I/O cancellation: when does it matter?
Any time an IRP can be queued indefinitely or remain active on a device for a long time, the driver should support IRP cancellation. This allows the driver to remove and quickly complete an outstanding I/O request that a user has cancelled.
Drivers that don't support I/O cancellation (or that fail to complete I/O in a timely fashion) can cause applications to become unresponsive, causing the user to think the application is hung. Drivers that block user-mode threads with kernel-mode waits or don't implement cancellation at all can cause applications or the system to hang, often in a seemingly random way. Driver hangs are especially serious because they usually require the user to reboot the system.

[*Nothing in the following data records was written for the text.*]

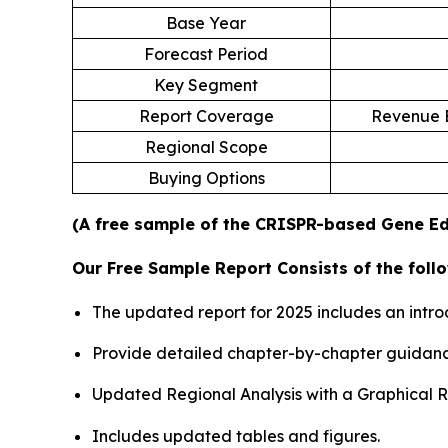
Base Year
Forecast Period
Key Segment
Report Coverage
Revenue E
Regional Scope
Buying Options
(A free sample of the CRISPR-based Gene Edi
Our Free Sample Report Consists of the follo
The updated report for 2025 includes an intro
Provide detailed chapter-by-chapter guidanc
Updated Regional Analysis with a Graphical Re
Includes updated tables and figures.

Drivers for Windows 2000 and later releases can use cancel-safe IRP queues to implement cancellation. The cancel-safe IRP queuing functions (IoCsqXxx) provide a framework that handles cancellation properly so that race conditions do not occur. Drivers that use cancel-safe IRP queues do not need to implement a Cancel routine; instead, they supply driver-specific callback routines that manage queues and locks.
Drivers for earlier versions of Windows must implement a Cancel routine, and they should supply a locking mechanism rather than use the system-wide cancel spin lock.
- Support I/O cancellation in your driver, unless it merely forwards IRPs to a lower-level driver (which is responsible for canceling the IRP).
- If you're writing a driver for Windows 2000 or later, use cancel-safe IRP queuing in new drivers, and modify existing drivers to use the IoCsqXxx functions whenever possible.
- If your driver can't use the IoCsqXxx functions, supply a locking mechanism and implement a Cancel routine.
- Don't use the system-wide cancel spin lock unless your driver performs I/O very infrequently.